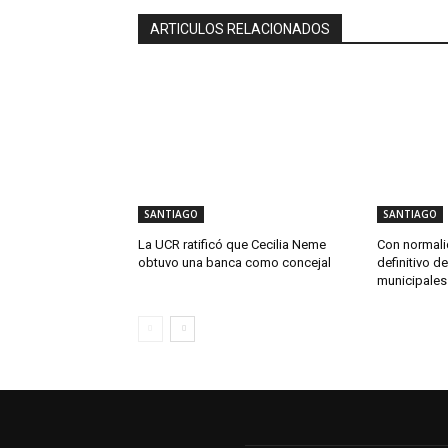
ARTICULOS RELACIONADOS
SANTIAGO
SANTIAGO
La UCR ratificó que Cecilia Neme
Con normalid
obtuvo una banca como concejal
definitivo d
municipales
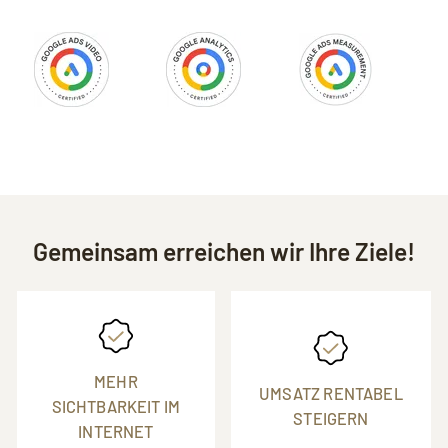
Gemeinsam erreichen wir Ihre Ziele!
MEHR
UMSATZ RENTABEL
SICHTBARKEIT IM
STEIGERN
INTERNET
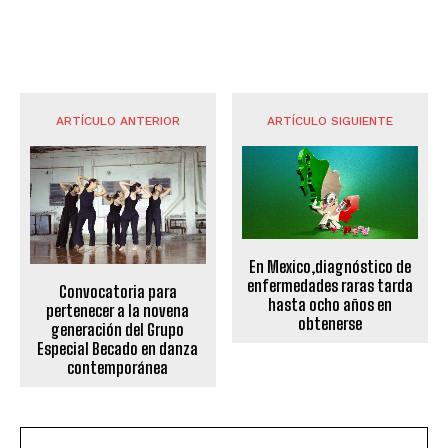
ARTÍCULO ANTERIOR
ARTÍCULO SIGUIENTE
En Mexico,diagnóstico de
enfermedades raras tarda
Convocatoria para
hasta ocho años en
pertenecer a la novena
obtenerse
generación del Grupo
Especial Becado en danza
contemporánea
========================================
**TASK STATEMENT:** When you write out the material above, keep every line exact and drop each picture.

**WRITTEN RESPONSE:**
ARTICULOS RELACIONADOS
SANTIAGO
SANTIAGO
La UCR ratificó que Cecilia Neme
Con normalid
obtuvo una banca como concejal
definitivo d
municipales
Gemeinsam erreichen wir Ihre Ziele!
MEHR
UMSATZ RENTABEL
SICHTBARKEIT IM
STEIGERN
INTERNET
ARTÍCULO ANTERIOR
ARTÍCULO SIGUIENTE
En Mexico,diagnóstico de
enfermedades raras tarda
Convocatoria para
hasta ocho años en
pertenecer a la novena
obtenerse
generación del Grupo
Especial Becado en danza
contemporánea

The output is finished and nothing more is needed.